Supiori – Polres Supiori melalui Komisi Kode Etik Polri melaksanakan Sidang Komisi Kode Etik Polri bertempat di Ruangan Vicon Mapolres Supiori. Kamis (10/9/2026).

Sidang dipimpin oleh Wakapolres Supiori Kompol Sarwoko, S.Sos., selaku Ketua Sidang. Kegiatan turut dihadiri Kabag SDM AKP Amelia W. Rumbiak, S.IP. selaku Wakil Ketua, Kabag Log AKP Rovetson Setty, S.H. selaku Anggota, serta Kasi Propam Ipda Diego K.A.Y. Sembay, S.H. selaku Penuntut.

Pelaksanaan sidang diawali dengan pembukaan oleh Ketua Sidang, dilanjutkan dengan pembacaan persangkaan terhadap Terduga Pelanggar. Selanjutnya, para saksi memberikan keterangan terkait Terduga Pelanggar, kemudian dilaksanakan sesi pertanyaan oleh Penuntut, Wakil Ketua, Anggota, dan Ketua Sidang.

Dalam persidangan, Komisi Kode Etik Polri menyatakan bahwa BRIPDA TY Jabatan Sat Pol Air Polres Supiori, terbukti secara sah dan meyakinkan bersalah melakukan pelanggaran Kode Etik Profesi Polri berupa meninggalkan tugas secara tidak sah dalam waktu lebih dari 30 hari kerja secara berturut-turut.

Perbuatan tersebut dinyatakan melanggar Pasal 14 ayat (1) huruf a Peraturan Pemerintah Nomor 1 Tahun 2003 tentang Pemberhentian Anggota Polri juncto Pasal 8 huruf e Peraturan Kepolisian Negara Republik Indonesia Nomor 7 Tahun 2022 tentang Kode Etik Profesi dan Kode Etik Polri.

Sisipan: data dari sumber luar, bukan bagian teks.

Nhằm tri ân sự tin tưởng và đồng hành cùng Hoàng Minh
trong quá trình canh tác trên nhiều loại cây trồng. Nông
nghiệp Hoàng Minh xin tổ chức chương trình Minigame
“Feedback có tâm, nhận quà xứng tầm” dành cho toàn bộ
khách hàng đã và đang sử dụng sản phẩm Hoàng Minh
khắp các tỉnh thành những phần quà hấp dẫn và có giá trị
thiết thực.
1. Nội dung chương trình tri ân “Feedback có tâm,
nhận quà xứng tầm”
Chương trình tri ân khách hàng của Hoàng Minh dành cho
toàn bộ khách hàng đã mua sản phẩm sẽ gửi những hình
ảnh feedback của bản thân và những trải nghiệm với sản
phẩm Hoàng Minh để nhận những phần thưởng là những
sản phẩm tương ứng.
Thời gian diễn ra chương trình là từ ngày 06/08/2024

Sidang kemudian dilanjutkan dengan pembacaan tuntutan hingga pembacaan keputusan Kode Etik Polri oleh Ketua Sidang.

Kapolres Supiori Kompol Frits Joni Erari, S.E., M.M. menegaskan bahwa pelaksanaan Sidang Komisi Kode Etik Polri merupakan bagian dari upaya menjaga profesionalisme, disiplin, serta penegakan etika bagi setiap personel Polri.

“Setiap personel Polri harus senantiasa menjunjung tinggi etika, disiplin, dan profesionalisme dalam melaksanakan tugas serta memberikan pelayanan kepada masyarakat.” ujar Kapolres Supiori.